Description
• Provides a wide array of case studies from ancient Greece and Rome
to mediaeval Europe to the modern world
• Explores the relationship between poltergeists and troubled
adolescence
• Looks beneath the Christian adulteration of pagan practices to reveal
the hidden ancestral beliefs tied to poltergeists and haunted houses
Stories of poltergeists and their mischievous and sometimes violent actions are a constant through the ages. What changes is how we interpret this activity. For our pagan ancestors this phenomenon was caused by helper spirits whose manifestations revealed their unhappiness with a household. The mediaeval Christian church demonised these once helpful spirits and held exorcisms to expel them from the houses they haunted. The Age of Enlightenment cast these incidents as clever hoaxes and many still believe this today. But poltergeist manifestations continue to appear and often defy attempts to debunk them as pranks. What, then, is behind this phenomenon?

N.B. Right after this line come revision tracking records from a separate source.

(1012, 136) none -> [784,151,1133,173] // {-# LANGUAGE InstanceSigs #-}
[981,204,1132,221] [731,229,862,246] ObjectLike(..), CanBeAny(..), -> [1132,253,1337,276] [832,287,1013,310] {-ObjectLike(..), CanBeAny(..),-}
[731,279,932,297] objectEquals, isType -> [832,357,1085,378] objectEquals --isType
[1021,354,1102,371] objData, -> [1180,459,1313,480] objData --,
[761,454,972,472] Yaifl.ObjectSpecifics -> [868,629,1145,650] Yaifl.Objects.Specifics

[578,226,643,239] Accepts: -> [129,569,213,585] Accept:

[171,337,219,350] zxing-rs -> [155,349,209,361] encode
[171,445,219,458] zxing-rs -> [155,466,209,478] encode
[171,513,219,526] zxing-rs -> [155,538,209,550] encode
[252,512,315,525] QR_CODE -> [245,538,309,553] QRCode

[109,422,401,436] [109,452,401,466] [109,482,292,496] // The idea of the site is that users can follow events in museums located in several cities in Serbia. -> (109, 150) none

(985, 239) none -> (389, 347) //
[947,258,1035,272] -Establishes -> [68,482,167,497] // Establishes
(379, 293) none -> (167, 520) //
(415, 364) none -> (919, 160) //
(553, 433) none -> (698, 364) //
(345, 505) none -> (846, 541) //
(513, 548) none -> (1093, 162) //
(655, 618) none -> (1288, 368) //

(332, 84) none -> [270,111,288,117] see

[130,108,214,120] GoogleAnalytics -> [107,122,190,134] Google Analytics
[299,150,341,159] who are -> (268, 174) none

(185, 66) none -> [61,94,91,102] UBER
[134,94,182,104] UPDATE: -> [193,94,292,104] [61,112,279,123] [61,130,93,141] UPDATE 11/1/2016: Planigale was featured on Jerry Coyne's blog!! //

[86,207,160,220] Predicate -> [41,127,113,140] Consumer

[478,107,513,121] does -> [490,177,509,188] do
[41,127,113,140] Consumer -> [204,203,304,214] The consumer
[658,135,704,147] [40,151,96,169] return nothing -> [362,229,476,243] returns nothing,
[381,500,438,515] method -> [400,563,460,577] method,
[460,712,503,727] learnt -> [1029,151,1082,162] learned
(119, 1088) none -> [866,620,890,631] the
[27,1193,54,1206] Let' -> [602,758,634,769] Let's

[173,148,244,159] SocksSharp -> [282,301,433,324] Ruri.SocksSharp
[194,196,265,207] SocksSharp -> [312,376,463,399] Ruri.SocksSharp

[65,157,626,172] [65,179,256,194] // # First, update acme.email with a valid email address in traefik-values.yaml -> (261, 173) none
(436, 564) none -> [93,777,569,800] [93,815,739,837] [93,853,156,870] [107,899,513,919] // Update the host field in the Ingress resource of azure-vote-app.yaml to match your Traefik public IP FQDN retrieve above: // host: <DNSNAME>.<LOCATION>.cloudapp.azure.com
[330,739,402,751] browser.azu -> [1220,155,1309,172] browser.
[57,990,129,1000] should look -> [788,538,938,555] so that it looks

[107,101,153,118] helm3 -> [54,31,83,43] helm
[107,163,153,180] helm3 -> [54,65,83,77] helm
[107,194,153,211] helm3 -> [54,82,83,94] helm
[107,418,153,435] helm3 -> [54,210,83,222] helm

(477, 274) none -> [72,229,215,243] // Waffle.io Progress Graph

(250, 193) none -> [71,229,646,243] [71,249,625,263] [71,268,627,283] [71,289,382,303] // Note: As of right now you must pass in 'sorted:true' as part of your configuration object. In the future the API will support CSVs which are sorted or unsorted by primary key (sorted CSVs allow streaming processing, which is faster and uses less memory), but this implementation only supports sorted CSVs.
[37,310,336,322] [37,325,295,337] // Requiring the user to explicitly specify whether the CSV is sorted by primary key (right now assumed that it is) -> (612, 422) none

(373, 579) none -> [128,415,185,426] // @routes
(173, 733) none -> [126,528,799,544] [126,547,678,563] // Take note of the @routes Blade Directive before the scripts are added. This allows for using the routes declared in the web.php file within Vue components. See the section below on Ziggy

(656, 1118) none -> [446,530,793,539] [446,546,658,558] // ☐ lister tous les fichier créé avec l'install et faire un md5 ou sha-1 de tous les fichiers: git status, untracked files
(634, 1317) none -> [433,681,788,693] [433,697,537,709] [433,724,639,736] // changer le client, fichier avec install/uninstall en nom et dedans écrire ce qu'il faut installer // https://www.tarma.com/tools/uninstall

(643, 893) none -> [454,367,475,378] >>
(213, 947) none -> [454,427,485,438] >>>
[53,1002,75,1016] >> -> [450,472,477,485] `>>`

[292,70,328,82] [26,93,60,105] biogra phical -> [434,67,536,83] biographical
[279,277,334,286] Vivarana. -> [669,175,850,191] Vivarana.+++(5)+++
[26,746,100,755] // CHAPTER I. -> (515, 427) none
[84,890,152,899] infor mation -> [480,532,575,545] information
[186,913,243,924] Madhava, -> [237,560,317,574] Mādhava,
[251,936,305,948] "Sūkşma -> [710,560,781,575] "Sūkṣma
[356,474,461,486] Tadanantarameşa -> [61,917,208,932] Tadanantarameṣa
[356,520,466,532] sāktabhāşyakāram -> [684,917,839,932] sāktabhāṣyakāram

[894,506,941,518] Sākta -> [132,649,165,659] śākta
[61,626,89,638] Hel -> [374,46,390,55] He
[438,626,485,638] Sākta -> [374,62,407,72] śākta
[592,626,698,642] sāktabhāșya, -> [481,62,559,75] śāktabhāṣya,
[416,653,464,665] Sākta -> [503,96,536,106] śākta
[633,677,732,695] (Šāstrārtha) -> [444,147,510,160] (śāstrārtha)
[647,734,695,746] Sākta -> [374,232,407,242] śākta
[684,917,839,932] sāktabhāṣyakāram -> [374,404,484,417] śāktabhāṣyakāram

Exploring accounts of poltergeists from ancient Greece and Rome, mediaeval Europe and the modern world, Claude Lecouteux finds that, while our interpretations of poltergeists may change, the manifestations always follow a similar course and evolution. Looking beneath the Christian adulteration of pagan practices to reveal the hidden ancestral beliefs tied to poltergeists and haunted houses, the author shows how these unhappy spirits serve as confirmation of the supernatural beings that share the earth with us and of our relationship with the natural and unseen world, a relationship we must take care to keep in balance.